• [TEXTE À ANALYSER]:

Celles-ci doivent rester visibles en toutes circonstances, exception faite des pièces d’un produit complexe, qui doivent l’être lors de l’utilisation normale d’un tel produit (consid.18 COM (2022) 667 et 10 COM (2022) 666).

3. Rapport avec le droit d’auteur (art. 23 de la proposition de Directive et 96§2 de celle du Règlement)

Le doute est levé, le cumul est maintenu et même « consacré » au considérant 12 de la proposition de Directive. Notons en ce sens l’ajout des « œuvres » à la liste susvisée des produits protégeables au titre des dessins ou modèles.

Le cumul ne doit donc pas être perçu comme un « risque » ou même un « danger » (CJUE, 12 sept. 2019, COFEMEL, aff. C-683/17). Il assure, au contraire, une meilleure protection au profit des secteurs, source d’emploi, du textile, de la bijouterie ou bien encore du mobilier. Ces derniers sont très attachés au cumul, qui leur évite des dépôts coûteux, et leur permet de protéger des créations phares qui durent parfois plus de 25 ans.

Toutefois, s’il était acquis en France que le cumul n’est plus total, la Commission l’« explicite » (pour reprendre un verbe en vogue) en ajoutant : il y a cumul « pour autant que les exigences imposées par la législation de l’Union sur le droit d’auteur soient remplies ».

• [TRAVAIL À FAIRE]: Résumez le texte à analyser en deux phrases, s'il vous plaît.

• [EXTRAITS DE DONNÉES]:

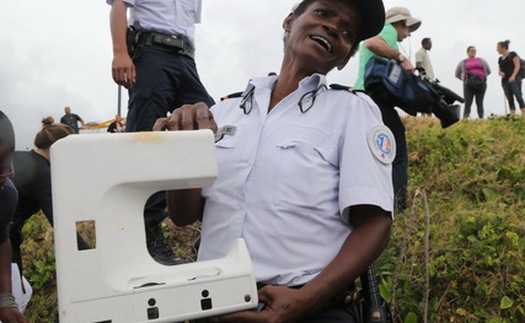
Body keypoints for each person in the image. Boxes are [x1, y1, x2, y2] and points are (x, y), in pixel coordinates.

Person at [155, 0, 394, 321]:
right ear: (289, 21)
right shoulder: (223, 112)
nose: (333, 27)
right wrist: (181, 149)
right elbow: (184, 214)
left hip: (308, 308)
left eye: (347, 31)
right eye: (323, 13)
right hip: (214, 305)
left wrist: (307, 300)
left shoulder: (352, 111)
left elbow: (375, 223)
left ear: (343, 59)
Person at [107, 0, 215, 265]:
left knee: (210, 130)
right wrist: (120, 52)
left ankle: (213, 228)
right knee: (147, 140)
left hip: (186, 59)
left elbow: (186, 26)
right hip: (152, 52)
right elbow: (119, 6)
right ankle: (148, 230)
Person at [354, 6, 421, 212]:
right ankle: (397, 207)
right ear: (399, 23)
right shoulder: (388, 30)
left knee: (369, 154)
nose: (408, 34)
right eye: (407, 29)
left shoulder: (390, 40)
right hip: (373, 97)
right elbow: (372, 43)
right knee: (397, 152)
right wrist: (402, 59)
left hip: (362, 97)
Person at [9, 117, 90, 276]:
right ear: (60, 149)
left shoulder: (17, 156)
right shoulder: (43, 174)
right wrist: (89, 255)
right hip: (4, 237)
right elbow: (61, 224)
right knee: (12, 293)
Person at [0, 110, 29, 323]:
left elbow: (1, 240)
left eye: (5, 166)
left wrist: (6, 299)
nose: (4, 176)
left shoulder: (6, 195)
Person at [455, 46, 491, 119]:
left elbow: (488, 71)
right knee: (468, 103)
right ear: (467, 52)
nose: (473, 52)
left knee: (480, 103)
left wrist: (481, 77)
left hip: (481, 85)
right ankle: (465, 119)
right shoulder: (463, 62)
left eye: (475, 50)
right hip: (468, 85)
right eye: (471, 50)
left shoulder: (481, 60)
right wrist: (464, 79)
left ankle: (481, 118)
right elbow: (457, 73)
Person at [497, 40, 524, 116]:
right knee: (509, 98)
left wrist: (513, 76)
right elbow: (499, 71)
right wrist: (501, 73)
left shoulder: (512, 54)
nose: (497, 50)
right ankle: (513, 115)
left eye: (498, 48)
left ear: (503, 47)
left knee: (518, 96)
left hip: (514, 79)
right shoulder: (500, 59)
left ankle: (523, 113)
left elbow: (517, 66)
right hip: (505, 80)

• [SOLUTION RÉDIGÉE]: La proposition de Directive maintient le cumul entre la protection des dessins ou modèles et le droit d'auteur, le consacre à son considérant 12 et ajoute les « œuvres » à la liste des produits protégeables, ce cumul assurant une meilleure protection aux secteurs du textile, de la bijouterie et du mobilier en leur évitant des dépôts coûteux. La Commission précise toutefois qu'il n'y a cumul que pour autant que les exigences imposées par la législation de l'Union sur le droit d'auteur sont remplies.